The word hit Beej’s brain like lightning. More than just the word—the
vision
. Flames dancing on the altar. Very well, he would make it so. He squirted lighter fluid over the trash and the comics, then struck a match and tossed it onto the altar. The fluid ignited silently, and the trash—symbolic, Beej knew, of all the wreckage that the earthquake god would create on Earth—began to burn. The smell was unpleasant, but that was part of the deal. Destruction wasn’t pretty.
The fire didn’t interest Beej much, and neither did the mud. They were side effects, he knew. The heaving of the earth would trigger mud slides, and fires would start when the gas lines broke. They would aid the destruction, but that was all they were: handmaidens. The earthquake itself was preeminent, the first cause. The earthquake was god.
Something appeared in the flames. Beej leaned forward, staring at the shape in the fire. It was the emissary from the coffee shop, the sand-colored Indian! The figure was small at first, a gray form in the flames, but it gradually grew to human size. It stepped off the altar and stood before Beej, holding a large bowie knife casually in its left hand, feet hovering just off the ground. “Beej,” it said, voice smoky and distant. Indeed, everything about the figure was vague and attenuated, its body now made of smoke, not solid sandstone-colored flesh as before. Was the earthquake god weakening?
“I’m too far from my epicenter,” the Indian said, and Beej realized with a thrill that this wasn’t an emissary at all, but the god itself. Indeed, why would a being so powerful have need of messengers? It could be anywhere, everywhere—wherever there were fault lines, the earthquake god held sway. “I’m trapped,” it said, “locked behind a door, and by
pushing
and
pushing
I’ve managed to open it a crack, enough to reach out to you this way. But I’m still trapped, Beej.” The god wavered, its face blurring. “You have to let me out. You will have assistance from other worshippers, acolytes of mud and fire. But you are my favorite. Remember. My chosen one.”
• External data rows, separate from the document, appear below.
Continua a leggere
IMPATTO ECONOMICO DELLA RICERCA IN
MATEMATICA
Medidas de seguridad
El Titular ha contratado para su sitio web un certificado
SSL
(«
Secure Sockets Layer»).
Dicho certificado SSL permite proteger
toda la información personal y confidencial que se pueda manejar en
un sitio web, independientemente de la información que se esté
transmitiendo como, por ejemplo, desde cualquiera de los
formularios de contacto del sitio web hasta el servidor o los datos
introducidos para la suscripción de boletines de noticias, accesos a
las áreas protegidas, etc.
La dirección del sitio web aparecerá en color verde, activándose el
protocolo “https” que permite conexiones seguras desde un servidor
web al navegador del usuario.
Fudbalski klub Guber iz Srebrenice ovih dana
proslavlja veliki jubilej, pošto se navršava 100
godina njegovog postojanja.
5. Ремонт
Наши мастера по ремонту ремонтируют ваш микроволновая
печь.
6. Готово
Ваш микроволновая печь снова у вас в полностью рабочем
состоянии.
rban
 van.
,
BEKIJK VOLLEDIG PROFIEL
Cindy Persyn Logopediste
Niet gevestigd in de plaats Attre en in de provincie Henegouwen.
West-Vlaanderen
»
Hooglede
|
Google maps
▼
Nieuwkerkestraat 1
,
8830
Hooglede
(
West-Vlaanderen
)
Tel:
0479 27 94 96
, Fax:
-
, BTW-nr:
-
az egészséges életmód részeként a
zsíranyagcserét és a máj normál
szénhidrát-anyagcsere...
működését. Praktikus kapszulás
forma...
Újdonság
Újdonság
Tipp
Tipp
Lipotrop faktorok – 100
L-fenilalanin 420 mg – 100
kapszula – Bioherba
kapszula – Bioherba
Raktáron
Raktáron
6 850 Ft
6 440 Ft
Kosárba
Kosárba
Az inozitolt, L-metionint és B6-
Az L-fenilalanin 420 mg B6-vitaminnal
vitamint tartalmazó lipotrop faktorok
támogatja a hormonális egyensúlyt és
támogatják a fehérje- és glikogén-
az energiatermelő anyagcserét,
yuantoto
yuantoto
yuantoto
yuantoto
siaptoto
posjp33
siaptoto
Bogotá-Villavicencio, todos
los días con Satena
“Yes,” Beej said. “Yes, oh yes. Where are you trapped? What can I do?”
“I’ll show you,” the god said, and raised its knife.
Beej sat calmly as the god sliced into his scalp. There was not much pain—the knife was very sharp. The god touched the bones of Beej’s head and tugged, and the plates parted. The sensation sent a shiver through Beej’s body. It was better than orgasm. It was an earthquake in his flesh.
With the tip of the knife, the god began writing on the surface of Beej’s brain.
Knowledge filled him. He knew where the god was imprisoned. He knew about the artist, Garamond Ray, and how the god had been changed and trapped—and he knew what Marzi had done, what she was still doing. Beej whimpered as the god’s mind brushed against his own. Even at this distance, with the god only reaching through the crack in the door of his prison, Beej sensed its enormity, its inhumanity, its unrelenting purpose.
Its message conveyed, the god retreated, putting the bones in Beej’s head back together. A breeze blew in through the fence, swirling the god apart, wisping its transitory body into nothingness. Beej touched his head tenderly and found it unharmed. He smoothed down his hair, feeling grubby and human again.
The things on the altar were smoking lumps, blackened by fire, and Marzi’s comics were now ashes. Beej touched the warm altar stone for a moment, then trudged up out of the hole.
The sense of total understanding was fading, had begun to fade the moment the god stopped touching him, but Beej remembered enough. He knew what he had to do first.
He had to break into Genius Loci, and open a door.